Over three millennia later, those ancient clay charts have been replaced with another kind of tablet: screens through which we can inform ourselves about everything imaginable and more. But despite a peppy market for digital diaries, analogue planning has been enjoying a resurgence recently. Millennials in particular are said to be partial to pen and paper, and it’s easy to see why.
Becalmed amid the first lockdown, when all that seemed left to anchor any of us in each week was bin collection day, there was something undeniably reassuring about picking up a physical book and having the date confirmed, even if its pages grew emptier, as scrawled-through lunches and outings yielded to an unplanned and plan-less whiteout.
But there are diaries that attract cult followings, promising to help devotees not only remember their dental check-ups but also soar towards personal and professional dreams. These notebooks call themselves planners, and the first thing you’ll notice is that they contain very little blank space. Their pages are ring fenced by prescriptive enthusiasm, with subsections upon subsections urging the owner to track personal data, set goals and perform daily exercises of self-affirmation.

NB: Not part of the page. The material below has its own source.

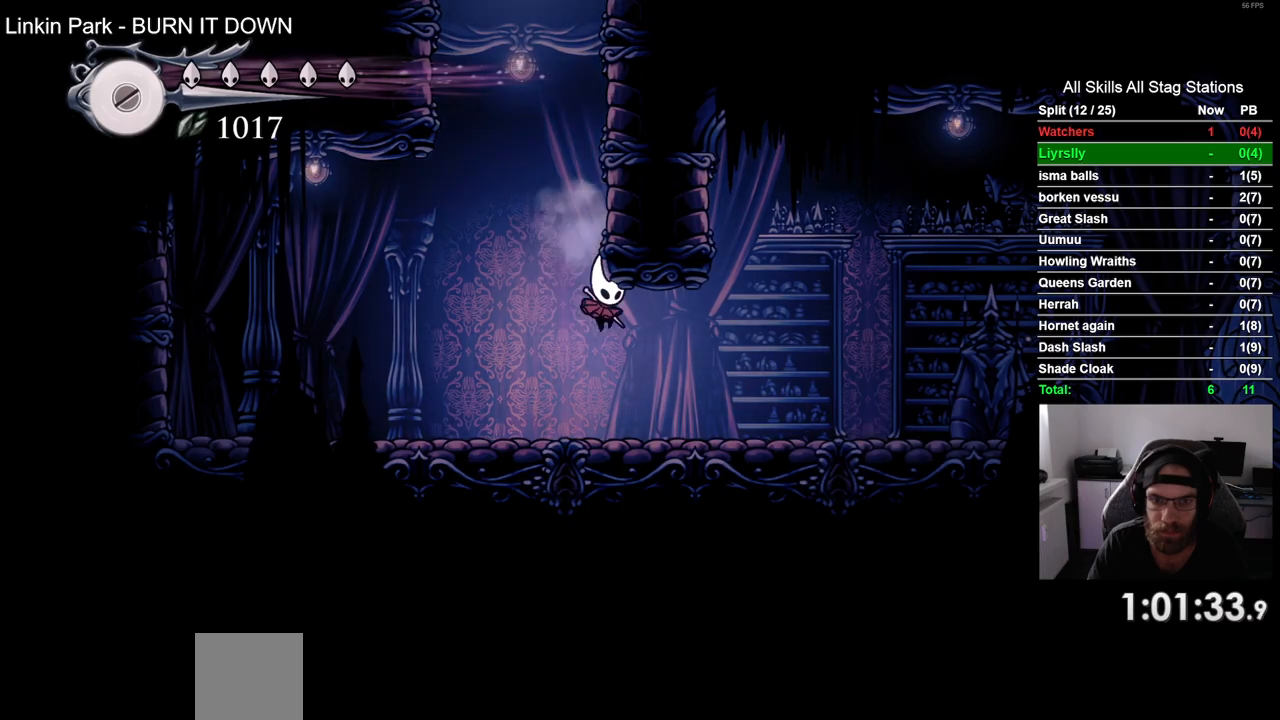
{"buttons": ["DPAD_RIGHT"], "left_stick": "center", "right_stick": "center", "events": [[50, "R2", "down"], [283, "R2", "up"]]}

The Wrinkle & Crease Daily Planner, for instance, whose minimalist design and eco-credentials arrive jacketed in stone-grey linen, provides small areas in which to “take notes, practice gratitude, track habits, or scribble.” These planners prod and poke, quizzing their owners on water intake and inviting them to jot down a daily affirmation. “Intentions” and “visions” are their stock-in-trade. The Flow Weekly Planner even provides prompts, alternately channelling a clumsy suitor and the cryptic utterances of a spy. “What piece of art inspired you?” “Are the peonies in bloom?” These volumes demand so much effort from us, but their unremittingly upbeat personas will rebuke you for slogging through it without a beatific smile. They’re boot camp instructors masquerading as meditation gurus.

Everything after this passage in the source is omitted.